Dans une lettre ouverte datée du 1er mai, il avait notamment demandé la tenue d’un vote des actionnaires sur la décision de vendre une portion de la participation dans l’autoroute ontarienne 407, une voie rapide à péage.

« C’est l’un des meilleurs placements que je connaisse, car il est garanti par le gouvernement et profite pleinement de la croissance de la circulation à Toronto. Avec cette vente de la 407, les actionnaires sont obligés par leur propre conseil d’administration de parier sur le sauvetage d’un actif désormais sans valeur, une opération qui me semble cruelle et machiavélique. La décision du conseil d’administration concernant la 407 manque de rigueur éthique et va à l’encontre de l’exercice de la responsabilité fiduciaire. La reconstruction de SNC-Lavalin Ingénierie sera une tâche herculéenne. Les actionnaires pourraient se retrouver avec une valeur quasi nulle », soutenait-il.

Jarislowsky Fraser gère des portefeuilles d’entreprises et de particuliers, mais aussi ceux de caisses de retraite et de fondations. L’actif sous gestion de la firme s’élève à près de 40 milliards.

Des ennuis

SNC-Lavalin a révélé l’automne dernier que le Service des poursuites pénales du Canada ne négocierait pas d’accord de réparation relativement aux accusations de fraude et de corruption déposées il y a quatre ans par la Gendarmerie royale du Canada pour des gestes faits en Libye. Si SNC devait être reconnue coupable, l’entreprise pourrait ne plus avoir le droit de soumissionner à des contrats gouvernementaux au pays pour un certain nombre d’années.
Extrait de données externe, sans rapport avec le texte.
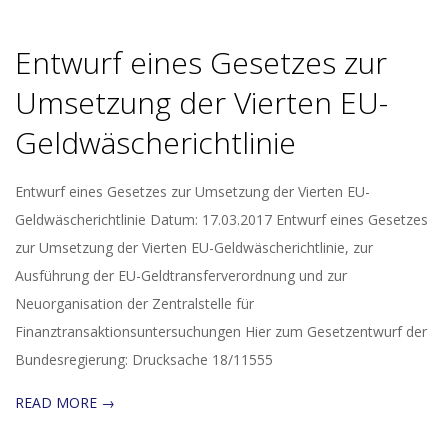
Entwurf eines Gesetzes zur
Umsetzung der Vierten EU-
Geldwäscherichtlinie
2017-
Entwurf eines Gesetzes zur Umsetzung der Vierten EU-
04-
Geldwäscherichtlinie Datum: 17.03.2017 Entwurf eines Gesetzes
20
zur Umsetzung der Vierten EU-Geldwäscherichtlinie, zur
Ausführung der EU-Geldtransferverordnung und zur
Neuorganisation der Zentralstelle für
Finanztransaktionsuntersuchungen Hier zum Gesetzentwurf der
Bundesregierung: Drucksache 18/11555
READ MORE →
Des ennuis financiers et des dépassements de coûts liés à certains projets ont déjà forcé SNC à réviser ses prévisions à trois reprises jusqu’ici cette année. Le dividende a été charcuté et le départ du grand patron, annoncé. Un PDG par intérim est aujourd’hui aux commandes, et la Caisse de dépôt commence à taper du pied.

Il y a deux mois, le plus important investisseur institutionnel du Québec faisait savoir que la détérioration de la performance de SNC-Lavalin était une source de préoccupation grandissante pour la Caisse. « La situation dans laquelle se trouve la société exige des actions décisives, sans délai, de la part de son conseil d’administration », avait souligné la Caisse dans un communiqué.

Néanmoins, les experts qui suivent les activités quotidiennes de SNC-Lavalin continuent de croire au potentiel de l’entreprise. Neuf des treize analystes affectés à la couverture de SNC recommandent l’achat de l’action. Leur cours cible moyen sur 12 mois est de 31 $.

« Je suis en accord avec la décision des dirigeants de cesser de soumissionner sur des contrats à prix fixe puisque ça va réduire la volatilité des bénéfices et diminuer les risques (c’est-à-dire l’exposition à des contrats au Moyen-Orient). Le plus gros obstacle à franchir à court terme consiste à générer suffisamment de liquidités et de profits et à maintenir un bilan financier sain », souligne l’analyste Jacob Bout, de la CIBC, dans une note de recherche publiée lundi.